Earlier and/or more appropriate intervention for the management of CVD risk may result in improved long-term outcomes and overall benefits for both the general population and healthcare resources.

Funding

This workshop was supported by an unrestricted medical education grant from AstraZeneca.

Declaration

Employees of AstraZeneca were permitted to read the manuscript at a late stage in its development. Responsibility for opinions, conclusions, and interpretation of the data lies with the authors.

Conflicts of interest

Jean Dallongeville: research grants from AstraZeneca, Sanofi-Aventis, and Pfizer; and consultant/speaker for AstraZeneca, MSD, Sanofi-Aventis, Novartis, and Danone.

Guy De Backer: has received honoraria as a speaker from AstraZeneca.

Ian Graham: speaker fees and unrestricted educational grants from Pfizer and MSD.

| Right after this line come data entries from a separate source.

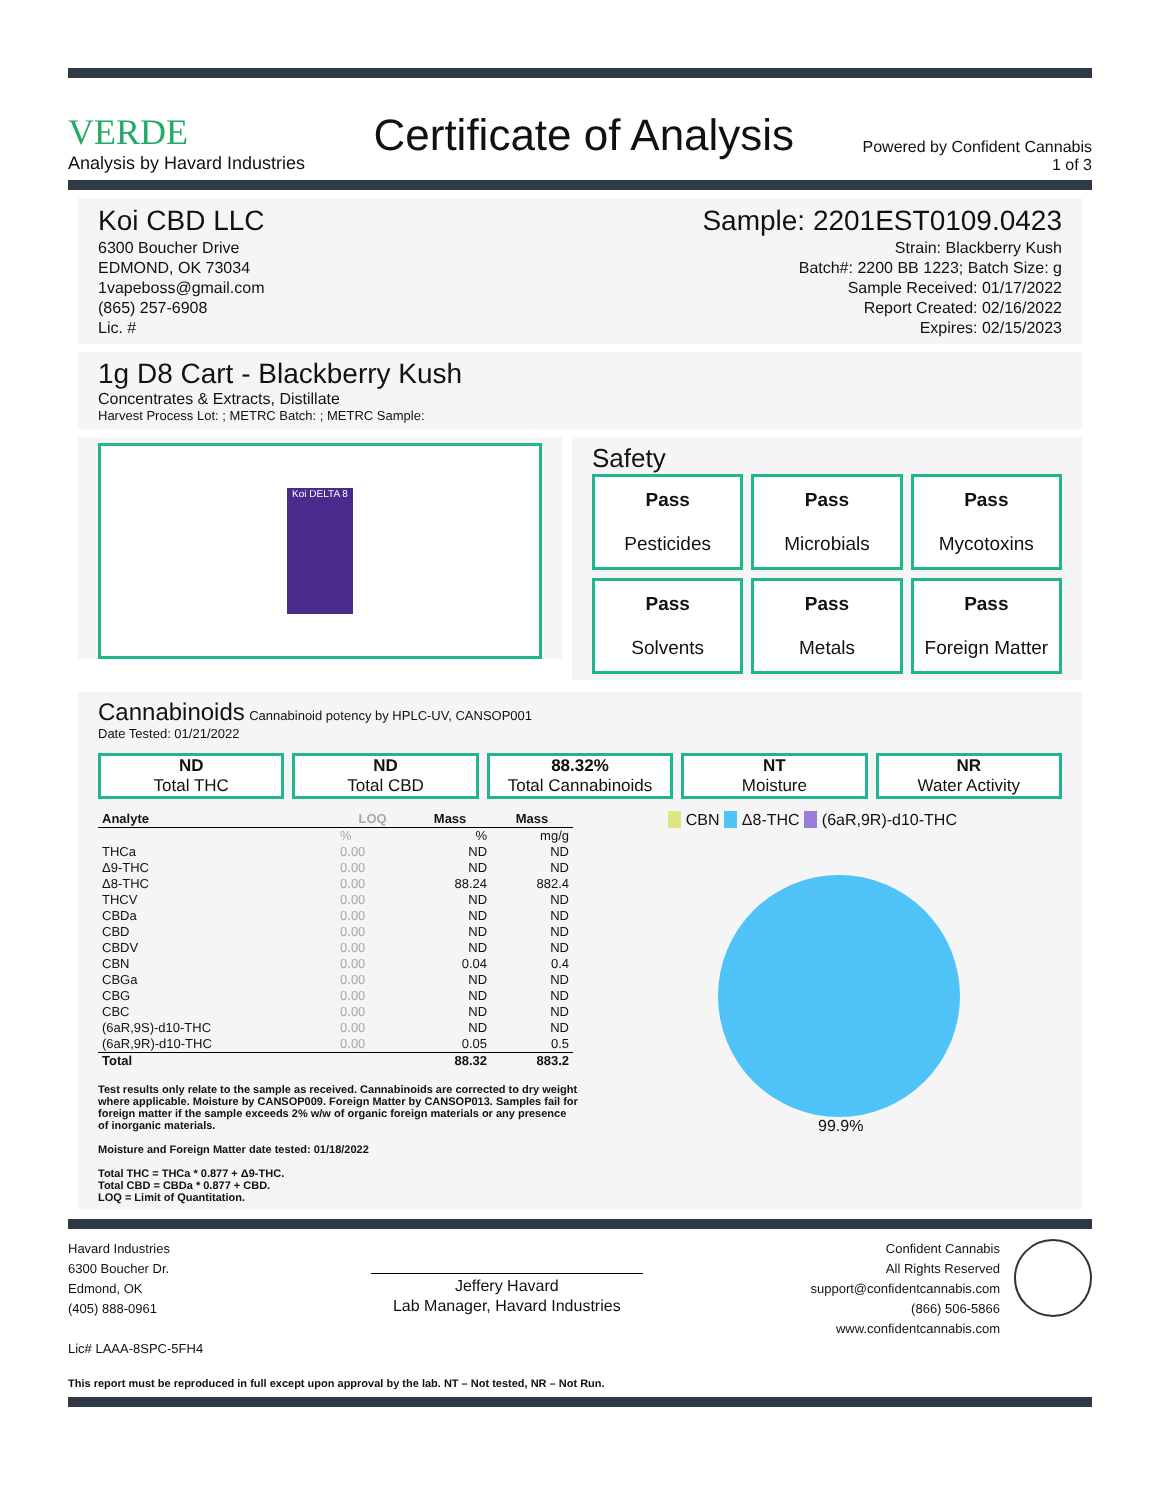VERDE
Analysis by Havard Industries
Certificate of Analysis
Powered by Confident Cannabis
1 of 3
Koi CBD LLC
6300 Boucher Drive
EDMOND, OK 73034
1vapeboss@gmail.com
(865) 257-6908
Lic. #
Sample: 2201EST0109.0423
Strain: Blackberry Kush
Batch#: 2200 BB 1223; Batch Size: g
Sample Received: 01/17/2022
Report Created: 02/16/2022
Expires: 02/15/2023
1g D8 Cart - Blackberry Kush
Concentrates & Extracts, Distillate
Harvest Process Lot: ; METRC Batch: ; METRC Sample:
Koi DELTA 8
Safety
Pass
Pesticides
Pass
Microbials
Pass
Mycotoxins
Pass
Solvents
Pass
Metals
Pass
Foreign Matter
Cannabinoids Cannabinoid potency by HPLC-UV, CANSOP001
Date Tested: 01/21/2022
ND
Total THC
ND
Total CBD
88.32%
Total Cannabinoids
NT
Moisture
NR
Water Activity
| Analyte | LOQ | Mass | Mass |
| --- | --- | --- | --- |
| | % | % | mg/g |
| THCa | 0.00 | ND | ND |
| Δ9-THC | 0.00 | ND | ND |
| Δ8-THC | 0.00 | 88.24 | 882.4 |
| THCV | 0.00 | ND | ND |
| CBDa | 0.00 | ND | ND |
| CBD | 0.00 | ND | ND |
| CBDV | 0.00 | ND | ND |
| CBN | 0.00 | 0.04 | 0.4 |
| CBGa | 0.00 | ND | ND |
| CBG | 0.00 | ND | ND |
| CBC | 0.00 | ND | ND |
| (6aR,9S)-d10-THC | 0.00 | ND | ND |
| (6aR,9R)-d10-THC | 0.00 | 0.05 | 0.5 |
| Total | | 88.32 | 883.2 |
Test results only relate to the sample as received. Cannabinoids are corrected to dry weight where applicable. Moisture by CANSOP009. Foreign Matter by CANSOP013. Samples fail for foreign matter if the sample exceeds 2% w/w of organic foreign materials or any presence of inorganic materials.
Moisture and Foreign Matter date tested: 01/18/2022
Total THC = THCa * 0.877 + Δ9-THC.
Total CBD = CBDa * 0.877 + CBD.
LOQ = Limit of Quantitation.
CBN Δ8-THC (6aR,9R)-d10-THC
99.9%
Havard Industries
6300 Boucher Dr.
Edmond, OK
(405) 888-0961
Lic# LAAA-8SPC-5FH4
Jeffery Havard
Lab Manager, Havard Industries
Confident Cannabis
All Rights Reserved
support@confidentcannabis.com
(866) 506-5866
www.confidentcannabis.com
This report must be reproduced in full except upon approval by the lab. NT – Not tested, NR – Not Run.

Wolfgang Koenig: research support grants from Mercodia, Roche, and Brahms; lecture fees from AstraZeneca, Merck Sharp & Dohme, GlaxoSmithKline, diaDexus, and Boehringer-Ingelheim; and consulting fees from GlaxoSmithKline and Roche. Dr Koenig is a member of the Steering Committee of the JUPITER trial.

Matthias Lorenz: none declared.

Robert J Macfadyen: none declared.

Giuseppe Mancia: none declared.

David A Morrow: Consultant for Beckman Coulter, Boehringer Ingelheim, Gilead, Instrumentation Laboratory, Menarini, OrthoClinical Diagnostics, Roche Diagnostics, Sanofi-Aventis, Schering-Plough, and Siemens; remuneration for serving on a Clinical Events Committee from AstraZeneca; research grant support to Brigham & Women’s hospital from AstraZeneca, Bayer Healthcare, Beckman Coulter, Bristol-Myers Squibb, Daiichi Sankyo, Eli Lilly and Co, GlaxoSmithKline, Merck and Company, Nanosphere, Novartis Pharmaceuticals, Ortho-Clinical Diagnostics, Pfizer, Roche Diagnostics, Sanofi-Aventis, Siemen, and Singulex.

Željko Reiner: has received honoraria as a speaker from Solvay, MSD, Pfizer, and AstraZeneca.

Luis M Ruilope: none declared.

Lars Wilhelmsen: none declared.

Faiez Zannad: consultant honoraria and/or lecture fees from Servier; AstraZeneca, Pfizer, Boehringer Ingelheim, Novartis, Abbott, Relypsa, Resmed, Merck, Daiichi Sankyo, Takeda, Boston Scientific, Medtronic, and Otsuka.